Miller has a formal definition and an extended example on pages 285--308.
B*-trees
In addition to using rotations in deletion, we can try to use them in insertion. This can be done with regular B-tree insertion, but we can also use it to allow the minimum number of pointers to be closer to 2n/3 rather than n/2. In a B*-tree,
- m = ceil ((2n-1)/3).
- The root can have between 2 and 1 + 2 floor ((2m-2)/3) pointers. This allows the root to be split into three nodes when the height of the tree increases.
- Insertion now uses rotation, checking the left or right sibling.
- Note that the leftmost and rightmost children have to check their unique adjacent sib. A split divides the node and the sib just checked (together with their dividing key in the parent) into three nodes, and promotes the two dividing sibs (and now the parent has to be checked to see if it is overfull).
- Deletion checks both left and right sibs.

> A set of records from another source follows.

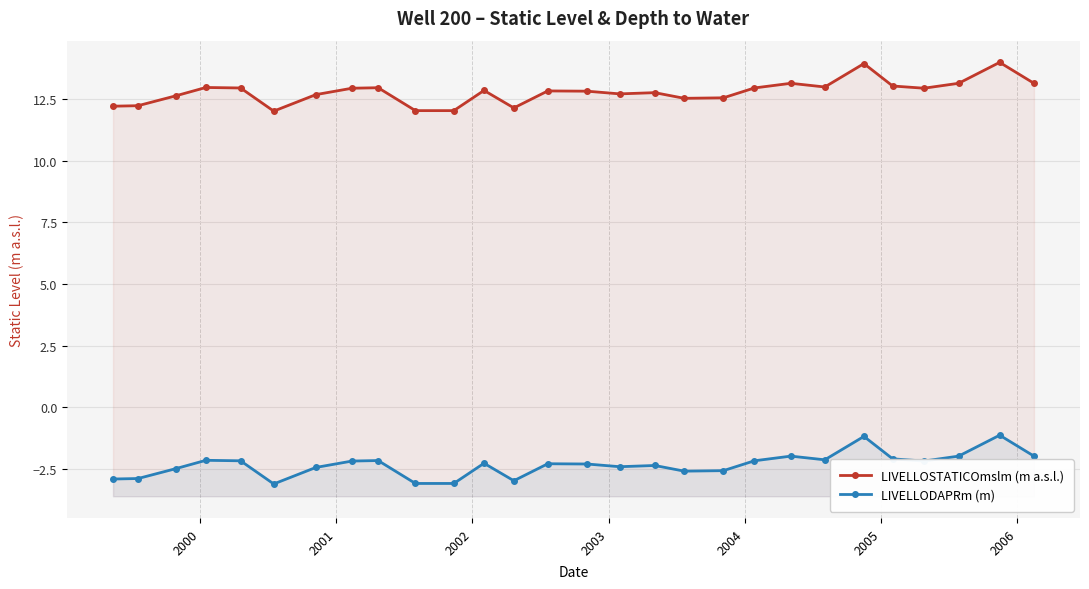

True or false: LIVELLODAPRm (m) and LIVELLOSTATICOmslm (m a.s.l.) cross at least once.

False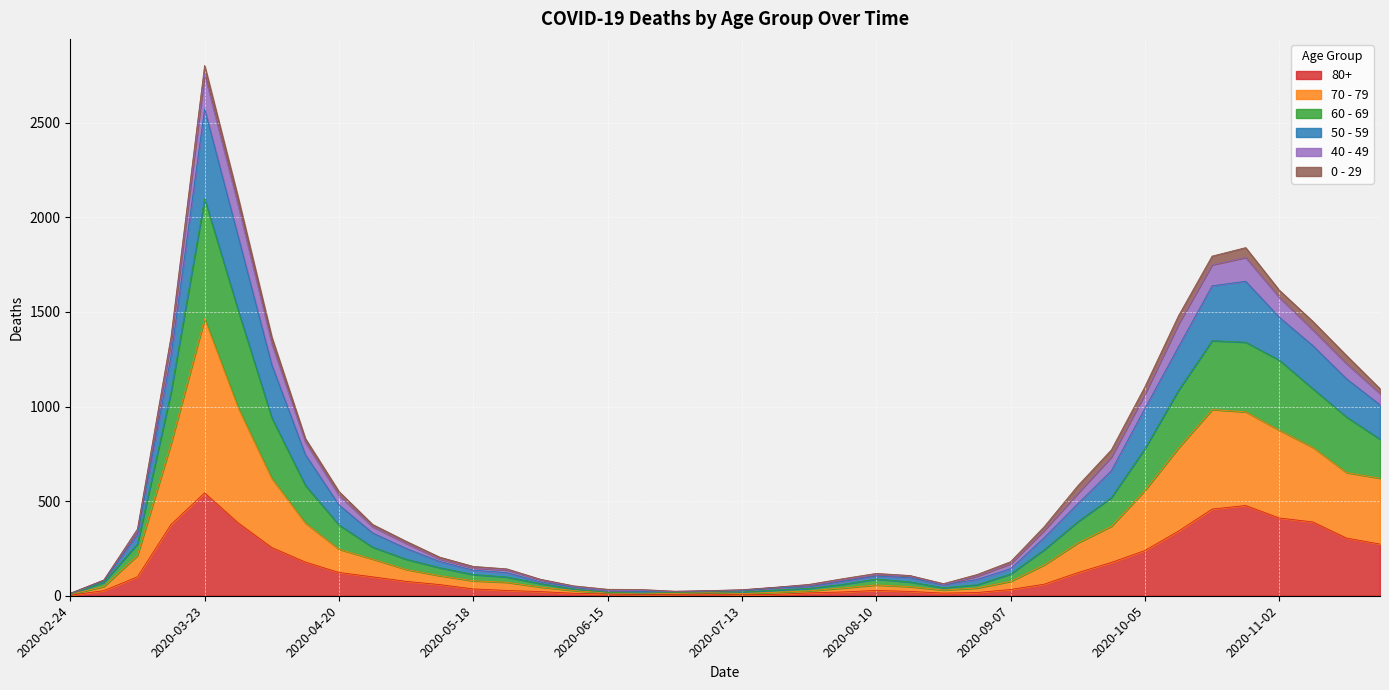

At which label does 80+ reach its peak?

2020-03-23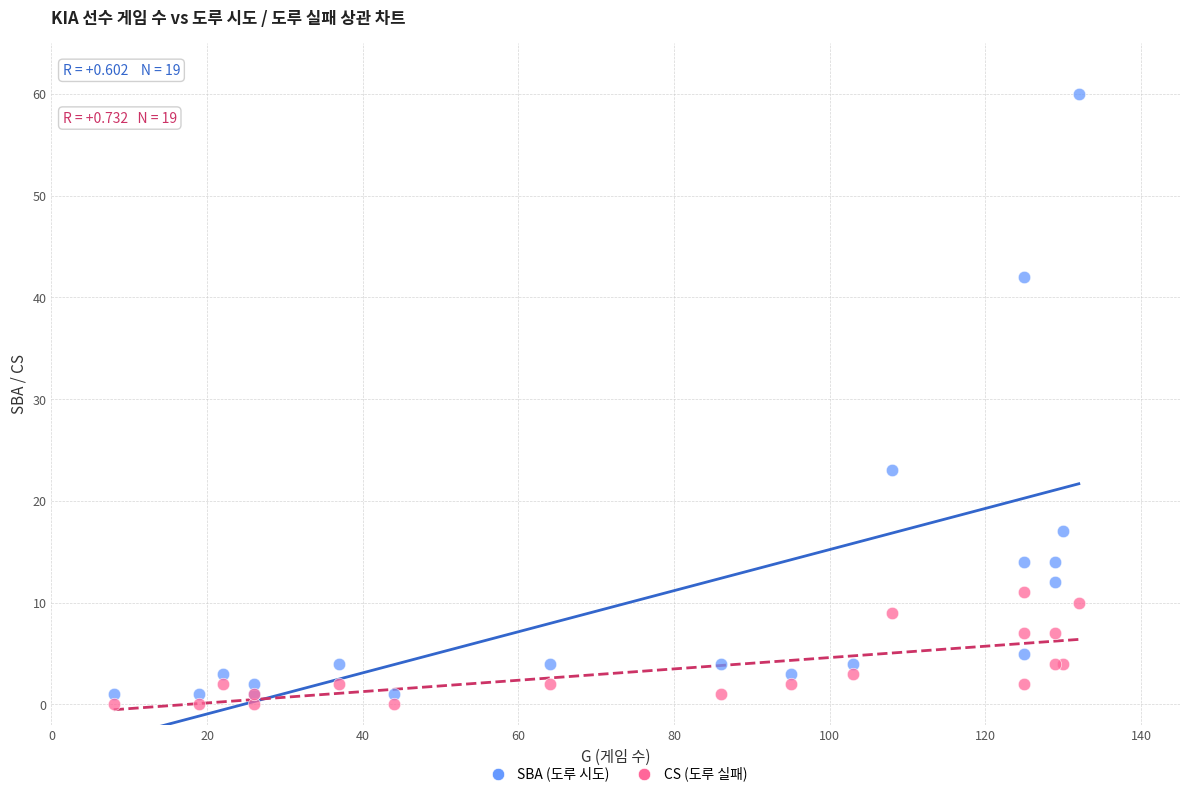

Which series reaches the minimum Y coordinate?

CS (도루 실패)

- In the case of the leftmost and rightmost children, the two nearest sibs are checked, and a double rotation may be needed. If all three nodes are short, all three (and the two dividing keys) are merged into two nodes, and one dividing key returned to the parent (which now has to be checked for underflow).
Modifications
As usual, store pointers to records rather than records in nodes.
B+-trees: don't store records or pointers in the internal nodes, but only keys (as in ISAM or VSAM); use a consistent decision about whether the internal keys are stored to the left (typical) or to the right of the key.
Use a different blocking factor in leaves than used above (especially for B+-trees in which data is stored in the leaves).
In a B+-like tree, thread either the leaves (as in SIS files), or the level above (as in VSAM). In an ordinary tree, thread as for threaded binary trees.
Remarks
In practice, n is typically around 20--25.
The depth of any B-tree-like structure is no more than 2 + log_m (n/2) where leaves have depth 0.
Exercises
Insert the following single sequence of keys into
39, 48, 61, 85, 17,
21, 8, 25, 42, 70,
77, 31, 99, 96, 88,
74, 66, 3, 15, 21
- (a) a binary search tree
- (b) an AVL tree
- (c) a ternary search tree
- (d) a (2,4)-B-tree --- that is, a standard B-tree of order 4.
- In each case above, determine
- (a) the mean internal path length --- the average depth of a key in the tree.
- (b) the mean external path length --- the average depth of a failure node.